Ecstasy, Khat, Flakka, purple drank : nouvelles drogues, nouveaux signes cliniques

Vincent Richeux

Auteurs et déclarations

21 juin 2016

Paris, France — Bon marché et facile d'accès, grâce à internet, les nouvelles drogues de synthèse se sont multipliées en quelques années. Au cours d'une intervention au congrès Urgences 2016, le Dr Anne-Dominique Curunet-Raoul (CHRU de Brest) a décrit le tableau clinique associé à quelques-uns de ces produits. Les plus connus, mais aussi ceux qui devraient bientôt arriver en France.

En Europe, 450 nouvelles drogues de synthèse sont apparues sur le marché en 20 ans, dont plus des deux-tiers depuis 2008, selon un bilan de l'Observatoire français des drogues et des toxicomanies (OFDT) . La plupart de ces nouveaux produits sont fabriqués en Chine et, dans une moindre mesure, en Inde.

Généralement achetées par internet, « toutes les nouvelles substance imitant les effets stimulants existants sont des molécules dont la structure est analogue à celle de l'amphétamine ou de la MDMA (ecstasy). Elles appartiennent principalement à la famille des phénéthylamines », indique l'OFDT.
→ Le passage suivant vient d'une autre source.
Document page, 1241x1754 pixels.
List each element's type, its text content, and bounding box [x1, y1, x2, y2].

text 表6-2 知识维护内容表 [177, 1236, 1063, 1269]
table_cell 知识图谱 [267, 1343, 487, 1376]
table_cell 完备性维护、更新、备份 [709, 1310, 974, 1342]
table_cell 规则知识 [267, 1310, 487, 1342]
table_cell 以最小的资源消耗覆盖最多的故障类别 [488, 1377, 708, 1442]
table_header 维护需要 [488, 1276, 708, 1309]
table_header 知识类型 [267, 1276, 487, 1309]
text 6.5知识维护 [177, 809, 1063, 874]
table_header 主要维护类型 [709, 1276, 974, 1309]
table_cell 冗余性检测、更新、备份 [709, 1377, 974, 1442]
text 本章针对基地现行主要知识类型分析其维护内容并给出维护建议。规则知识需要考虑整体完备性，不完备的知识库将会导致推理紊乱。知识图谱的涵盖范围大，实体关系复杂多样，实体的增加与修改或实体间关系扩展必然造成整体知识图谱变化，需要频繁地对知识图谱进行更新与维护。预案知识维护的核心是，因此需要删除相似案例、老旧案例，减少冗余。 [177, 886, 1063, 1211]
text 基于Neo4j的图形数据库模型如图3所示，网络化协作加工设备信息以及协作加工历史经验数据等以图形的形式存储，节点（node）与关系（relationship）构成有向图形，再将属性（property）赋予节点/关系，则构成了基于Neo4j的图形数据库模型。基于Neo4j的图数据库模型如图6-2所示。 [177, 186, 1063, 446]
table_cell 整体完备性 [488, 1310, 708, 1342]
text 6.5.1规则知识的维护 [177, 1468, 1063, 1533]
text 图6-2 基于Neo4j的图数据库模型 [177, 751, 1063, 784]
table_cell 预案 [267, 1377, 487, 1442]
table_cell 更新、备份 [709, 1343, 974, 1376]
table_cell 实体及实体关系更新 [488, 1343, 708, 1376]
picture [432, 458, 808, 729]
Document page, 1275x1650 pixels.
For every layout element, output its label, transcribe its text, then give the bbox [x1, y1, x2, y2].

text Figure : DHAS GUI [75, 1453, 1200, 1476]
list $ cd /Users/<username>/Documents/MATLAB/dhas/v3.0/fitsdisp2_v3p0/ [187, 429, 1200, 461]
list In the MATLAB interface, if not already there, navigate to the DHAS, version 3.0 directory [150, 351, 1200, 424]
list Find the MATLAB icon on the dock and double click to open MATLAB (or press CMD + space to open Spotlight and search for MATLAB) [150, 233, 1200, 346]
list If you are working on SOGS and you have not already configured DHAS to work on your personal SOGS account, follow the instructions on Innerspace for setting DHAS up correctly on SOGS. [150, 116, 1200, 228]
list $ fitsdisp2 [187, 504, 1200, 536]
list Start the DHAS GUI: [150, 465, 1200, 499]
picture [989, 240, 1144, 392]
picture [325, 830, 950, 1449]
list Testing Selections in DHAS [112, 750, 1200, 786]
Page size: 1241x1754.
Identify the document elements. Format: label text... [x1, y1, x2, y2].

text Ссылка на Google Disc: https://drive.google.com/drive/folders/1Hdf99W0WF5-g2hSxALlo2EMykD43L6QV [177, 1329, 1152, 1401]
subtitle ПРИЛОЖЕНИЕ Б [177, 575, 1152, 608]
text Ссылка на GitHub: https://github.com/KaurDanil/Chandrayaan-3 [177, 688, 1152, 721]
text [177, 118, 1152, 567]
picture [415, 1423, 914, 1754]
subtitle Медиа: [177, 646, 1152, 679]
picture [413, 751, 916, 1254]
L'ecstasy hors des festivals

Avant d'évoquer quelques-unes de ces nouvelles drogues, le Dr Curunet-Raoul est revenue sur le produit de synthèse de référence, l 'ecstasy ou MDMA, dont l'usage s'est fortement démocratisé. « Cantonnée, dans les années 1990, aux festivals de musique électronique, l'ecstasy se retrouve désormais fréquemment dans les fêtes étudiantes. »

En cas d'intoxication par ecstasy, les signes neurologiques rapportés sont « une agitation, une logorrhée, voire des signes liés à un AVC », a rappelé l'urgentiste. Les signes cardiologiques sont, quant à eux, marqués par « de la tachycardie, des troubles du rythme et même des syndromes coronariens aigus ».

Lorsqu'un patient est pris en charge aux urgences pour une intoxication par ecstasy, « l'idéal est de l'admettre en salle d'accueil des urgences vitale (Sauv) et de poursuivre l'hospitalisation en unité de soins continus », estime le Dr Curunet-Raoul.

Pour contrer les effets d'une hyperthermie maligne caractéristique, il est recommandé d'effectuer « une importante réhydratation, avec un objectif de diurèse de 1 à 2 mL/kg/heure ». En cas de troubles s'apparentant à des convulsions, le traitement peut s'appuyer sur l'administration de benzodiazépines.

Dérivés du khat et de la kétamine

Parmi les nouvelles drogues de synthèse, on peut distinguer la 2C-B, parfois désignée sous le nom de nexus, une drogue hallucinogène psychédélique de la classe des phénéthylamines, souvent utilisée en combinaison avec le MDMA. « Ses effets se manifestent par de l'euphorie, des hallucinations, mais aussi de l'anxiété, des tremblements et également de l’hyperthermie ».

Inhibiteur de la recapture de la dopamine, la méthoxétamine suscite, quant à elle, un intérêt croissant chez les internautes. Ses effets s'apparentent à ceux de la kétamine, mais sont plus puissants et plus durables. Selon le Dr Curunet-Raoul, « les effets peuvent se prolonger pendant deux à trois heures, voire sept heures ».